Dazu kommt, dass die österreichischen Grünen offensichtlich gewogen und für zu leicht befunden wurden. Die ÖVP spielt sie auf eine Art und Weise an die Wand, gegen die Merkels Ausmanövrieren der FDP 2009-2013 als reiner Kuschelkurs erscheinen muss. Wie Rosenberger im Artikel auch klar sagt, ist österreich zu verschieden von Deutschland, als dass ein Vergleich allzu instruktiv auf eine kommende Regierungsbeteiligung der Grünen wirken könnte, weswegen die Betrachtung unter verfassungsrechtlichen Aspekten interessanter ist.
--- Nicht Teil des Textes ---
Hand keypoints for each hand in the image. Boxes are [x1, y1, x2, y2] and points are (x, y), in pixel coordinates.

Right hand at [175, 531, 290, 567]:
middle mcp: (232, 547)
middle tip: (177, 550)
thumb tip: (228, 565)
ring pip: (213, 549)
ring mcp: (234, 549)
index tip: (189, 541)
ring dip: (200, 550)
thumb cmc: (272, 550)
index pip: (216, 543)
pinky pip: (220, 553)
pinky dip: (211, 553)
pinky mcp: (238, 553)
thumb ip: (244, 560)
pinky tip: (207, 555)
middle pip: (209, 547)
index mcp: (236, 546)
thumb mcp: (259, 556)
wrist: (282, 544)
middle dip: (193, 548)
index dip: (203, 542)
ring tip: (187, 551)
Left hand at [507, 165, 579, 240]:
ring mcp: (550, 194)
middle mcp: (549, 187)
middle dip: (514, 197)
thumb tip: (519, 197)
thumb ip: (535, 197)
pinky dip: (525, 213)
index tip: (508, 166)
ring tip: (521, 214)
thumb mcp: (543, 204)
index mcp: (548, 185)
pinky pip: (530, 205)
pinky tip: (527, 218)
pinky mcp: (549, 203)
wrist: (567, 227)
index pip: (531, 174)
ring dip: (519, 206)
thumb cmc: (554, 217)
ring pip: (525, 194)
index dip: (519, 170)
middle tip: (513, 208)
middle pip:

Verfassungen sind grundsätzlich lebende Dokumente, die ständigen Veränderungen und Neuinterpretationen unterworfen sind. Sie in ihrem gegenwärtigen Zustand zu belassen und für unveränderlich zu erklären ist ein häufiges politisches Manöver, das immer von derjenigen Partei unternommen wird, die von diesem Status Quo gerade profitiert.